The Senate bill would lower that income cap to $70,000 for individuals and $140,000 for couples, saving the government $2 billion but potentially reducing the effectiveness of a tax break that is intended to lift consumer spending.
It is unclear how Congress will deal with two provisions aimed directly at general consumers, including an $11 billion tax break in the Senate bill to spur car sales by allowing buyers to deduct any sales tax and one year of loan interest.
The chambers must reconcile competing homebuyer tax credits.

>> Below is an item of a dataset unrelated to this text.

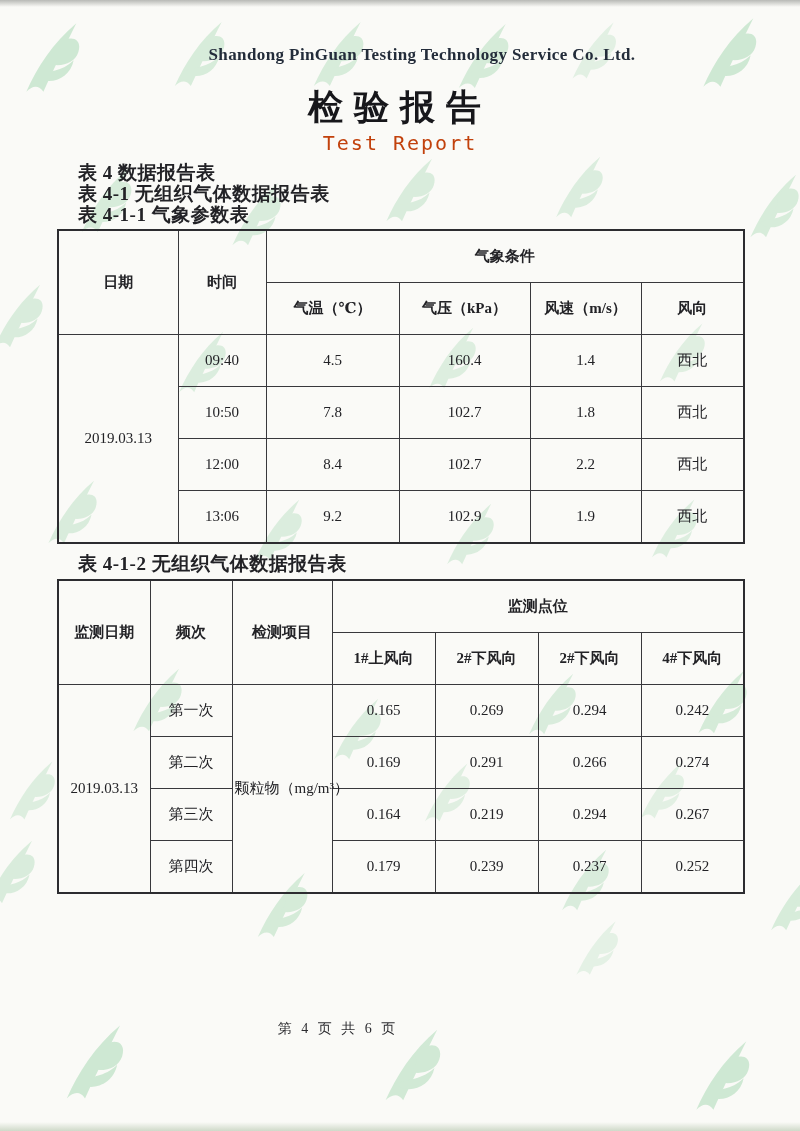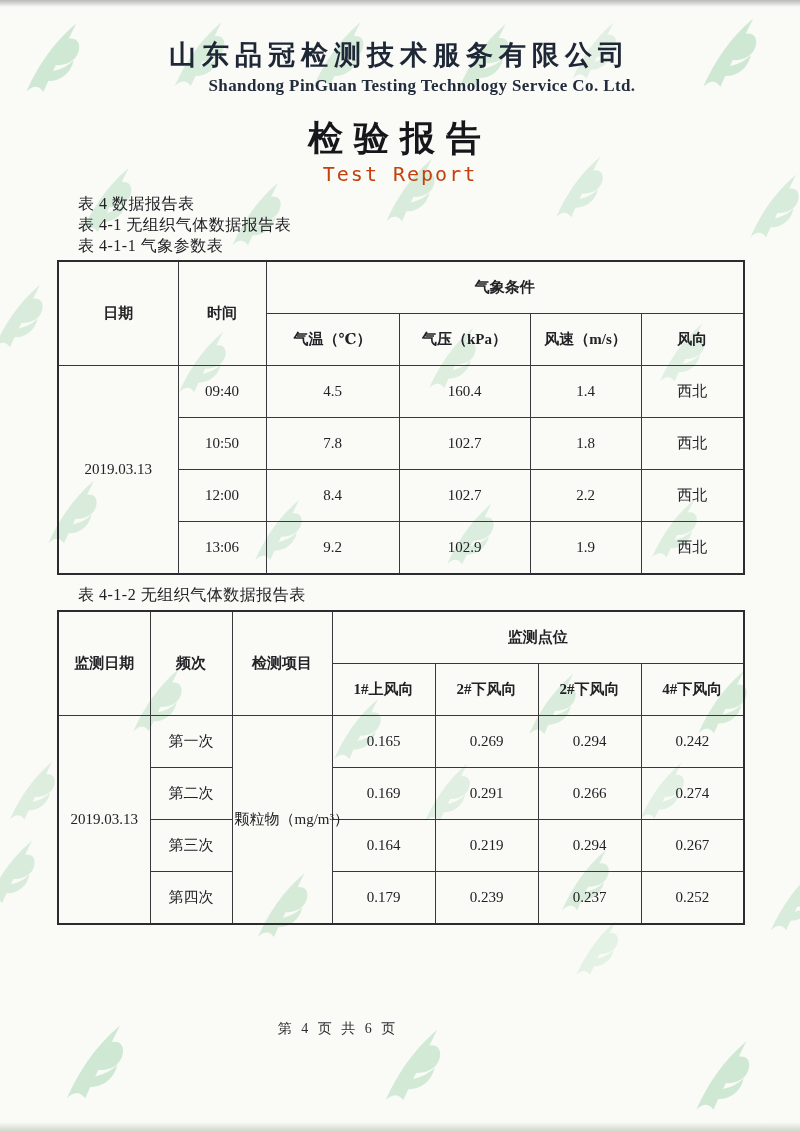"山东品冠检测技术服务有限公司" div.company-cn { html: <div>山东品冠检测技术服务有限公司</div> -> none }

To stabilize real estate prices, the House would give first-time homebuyers a tax credit of 10 percent of a home’s cost, up to $7,500, with income caps reducing the credit for individuals earning at least $75,000 and couples earning $150,000.
The Senate plan includes a more generous credit of 10 percent, up to $15,000, that would be available to all homebuyers, with no income limits.
A formal conference to resolve the differences between the two bills is expected to begin by midweek.
In the Senate debate, critics of the plan said their main objective was to support proposals that would quickly create jobs or spur consumer spending.
But there were Republicans who vehemently opposed some spending programs in the bill, saying the federal government was overstepping its bounds and should not be getting involved in taking up local responsibilities like school construction.
Many of the education programs in the bill are top priorities of the powerful chairman of the House Appropriations Committee, Representative David R. Obey, Democrat of Wisconsin.
In debate on the Senate floor, many Republicans, including the party’s defeated presidential nominee, Senator John McCain of Arizona, offered amendments to reduce spending and broaden the tax cuts in the plan. The Democrats easily swatted those down.
Critics of the stimulus plan say Democrats have packed it not with the most effective short-term proposals to lift the economy, but with favored, liberal spending programs that will drastically increase the national debt and cause long-term fiscal harm.
“A bill that was meant to be timely, targeted and temporary has instead become a Trojan horse for pet projects and expanded government,” the Republican leader, Senator Mitch McConnell, said in a floor speech on Friday.
Although Mr. Obama made substantial efforts to reach across party lines, not one of the House Republicans voted for the stimulus measure. They complained that House Democrats shut them out of the process.
In the Senate, too, talks proved excruciatingly difficult. In the end, the only Republicans whose support the Democrats won were Mr. Specter, Ms. Collins and Senator Olympia J. Snowe of Maine.